> **TASK TO CARRY OUT**
Copy out the items from the line with "객체는 복합적인 자료구조이다." up to and including the line with "값(mutable value)** 이다.", replacing every "히든 클래스" with "숨은 클래스" and leaving everything else unchanged.

> **INPUT MATERIAL**
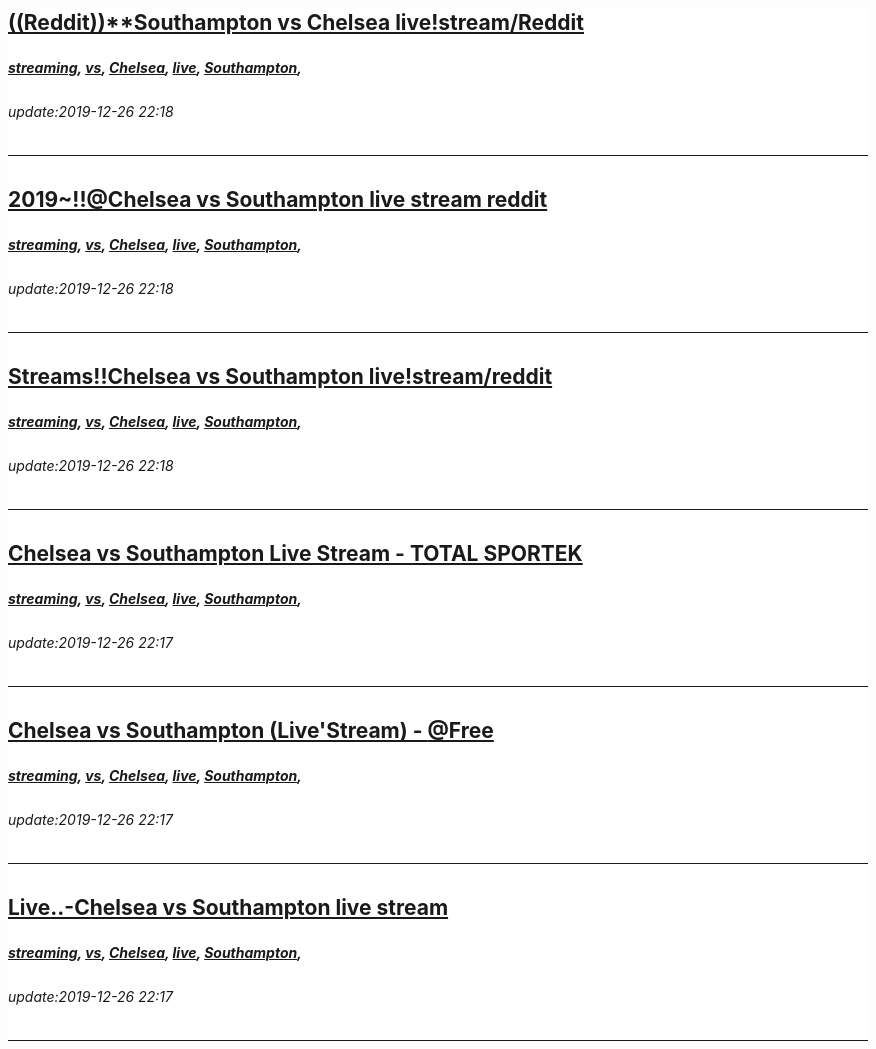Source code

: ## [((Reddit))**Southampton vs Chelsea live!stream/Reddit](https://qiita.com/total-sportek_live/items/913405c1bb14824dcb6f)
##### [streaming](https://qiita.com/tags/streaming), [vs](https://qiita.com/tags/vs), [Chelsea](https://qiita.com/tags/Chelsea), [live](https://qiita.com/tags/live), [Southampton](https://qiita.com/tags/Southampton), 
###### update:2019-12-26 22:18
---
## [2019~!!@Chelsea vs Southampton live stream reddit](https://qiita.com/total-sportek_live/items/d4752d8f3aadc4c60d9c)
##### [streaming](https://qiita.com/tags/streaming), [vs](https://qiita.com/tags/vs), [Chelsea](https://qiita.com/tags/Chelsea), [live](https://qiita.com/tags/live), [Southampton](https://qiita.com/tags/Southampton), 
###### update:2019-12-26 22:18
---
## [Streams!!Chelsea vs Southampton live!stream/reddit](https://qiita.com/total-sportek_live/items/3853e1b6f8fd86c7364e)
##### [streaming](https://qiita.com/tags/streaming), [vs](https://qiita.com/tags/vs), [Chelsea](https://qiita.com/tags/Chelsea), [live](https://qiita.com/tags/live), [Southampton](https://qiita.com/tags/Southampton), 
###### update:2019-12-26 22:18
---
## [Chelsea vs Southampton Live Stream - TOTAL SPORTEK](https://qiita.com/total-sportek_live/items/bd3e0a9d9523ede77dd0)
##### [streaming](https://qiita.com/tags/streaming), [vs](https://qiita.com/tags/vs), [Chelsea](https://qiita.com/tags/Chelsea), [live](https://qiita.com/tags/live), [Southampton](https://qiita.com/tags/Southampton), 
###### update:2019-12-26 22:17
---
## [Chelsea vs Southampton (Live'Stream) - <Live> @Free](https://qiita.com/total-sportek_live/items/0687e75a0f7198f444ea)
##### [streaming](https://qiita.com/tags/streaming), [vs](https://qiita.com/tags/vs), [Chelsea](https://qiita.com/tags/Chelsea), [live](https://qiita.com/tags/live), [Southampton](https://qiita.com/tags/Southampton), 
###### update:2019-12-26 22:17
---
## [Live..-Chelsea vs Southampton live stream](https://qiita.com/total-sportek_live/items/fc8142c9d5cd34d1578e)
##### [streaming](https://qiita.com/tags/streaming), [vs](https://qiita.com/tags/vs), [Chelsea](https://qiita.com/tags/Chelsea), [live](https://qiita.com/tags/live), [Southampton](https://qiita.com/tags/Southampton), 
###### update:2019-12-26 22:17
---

==

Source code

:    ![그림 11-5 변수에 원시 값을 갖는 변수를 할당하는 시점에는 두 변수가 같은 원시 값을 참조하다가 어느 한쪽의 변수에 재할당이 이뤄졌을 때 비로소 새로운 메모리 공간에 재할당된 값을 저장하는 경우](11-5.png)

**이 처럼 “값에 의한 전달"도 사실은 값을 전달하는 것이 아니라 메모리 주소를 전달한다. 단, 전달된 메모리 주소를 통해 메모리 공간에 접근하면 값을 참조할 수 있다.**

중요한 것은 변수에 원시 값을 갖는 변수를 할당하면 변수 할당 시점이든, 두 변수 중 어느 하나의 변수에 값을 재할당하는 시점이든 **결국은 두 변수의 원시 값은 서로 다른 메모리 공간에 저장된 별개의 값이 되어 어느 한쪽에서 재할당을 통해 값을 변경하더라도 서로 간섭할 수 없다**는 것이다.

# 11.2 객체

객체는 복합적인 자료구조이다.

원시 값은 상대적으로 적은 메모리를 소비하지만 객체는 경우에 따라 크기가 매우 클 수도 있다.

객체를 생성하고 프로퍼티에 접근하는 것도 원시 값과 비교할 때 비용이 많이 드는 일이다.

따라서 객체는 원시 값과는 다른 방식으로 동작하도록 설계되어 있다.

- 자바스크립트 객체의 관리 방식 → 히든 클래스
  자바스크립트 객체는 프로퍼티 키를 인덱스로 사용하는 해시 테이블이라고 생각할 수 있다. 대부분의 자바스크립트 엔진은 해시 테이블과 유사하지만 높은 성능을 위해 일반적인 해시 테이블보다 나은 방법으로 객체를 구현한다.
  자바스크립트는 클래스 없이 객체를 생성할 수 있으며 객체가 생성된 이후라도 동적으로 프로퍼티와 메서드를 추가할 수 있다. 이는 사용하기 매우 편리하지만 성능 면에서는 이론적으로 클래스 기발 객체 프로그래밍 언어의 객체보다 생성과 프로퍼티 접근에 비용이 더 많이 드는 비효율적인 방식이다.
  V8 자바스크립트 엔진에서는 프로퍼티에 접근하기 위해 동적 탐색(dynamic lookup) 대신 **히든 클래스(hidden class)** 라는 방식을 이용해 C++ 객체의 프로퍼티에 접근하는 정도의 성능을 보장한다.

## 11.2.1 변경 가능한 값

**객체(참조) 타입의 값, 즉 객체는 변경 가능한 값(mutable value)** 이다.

> **RESPONSE BOX**
객체는 복합적인 자료구조이다.

원시 값은 상대적으로 적은 메모리를 소비하지만 객체는 경우에 따라 크기가 매우 클 수도 있다.

객체를 생성하고 프로퍼티에 접근하는 것도 원시 값과 비교할 때 비용이 많이 드는 일이다.

따라서 객체는 원시 값과는 다른 방식으로 동작하도록 설계되어 있다.

- 자바스크립트 객체의 관리 방식 → 숨은 클래스
  자바스크립트 객체는 프로퍼티 키를 인덱스로 사용하는 해시 테이블이라고 생각할 수 있다. 대부분의 자바스크립트 엔진은 해시 테이블과 유사하지만 높은 성능을 위해 일반적인 해시 테이블보다 나은 방법으로 객체를 구현한다.
  자바스크립트는 클래스 없이 객체를 생성할 수 있으며 객체가 생성된 이후라도 동적으로 프로퍼티와 메서드를 추가할 수 있다. 이는 사용하기 매우 편리하지만 성능 면에서는 이론적으로 클래스 기발 객체 프로그래밍 언어의 객체보다 생성과 프로퍼티 접근에 비용이 더 많이 드는 비효율적인 방식이다.
  V8 자바스크립트 엔진에서는 프로퍼티에 접근하기 위해 동적 탐색(dynamic lookup) 대신 **숨은 클래스(hidden class)** 라는 방식을 이용해 C++ 객체의 프로퍼티에 접근하는 정도의 성능을 보장한다.

## 11.2.1 변경 가능한 값

**객체(참조) 타입의 값, 즉 객체는 변경 가능한 값(mutable value)** 이다.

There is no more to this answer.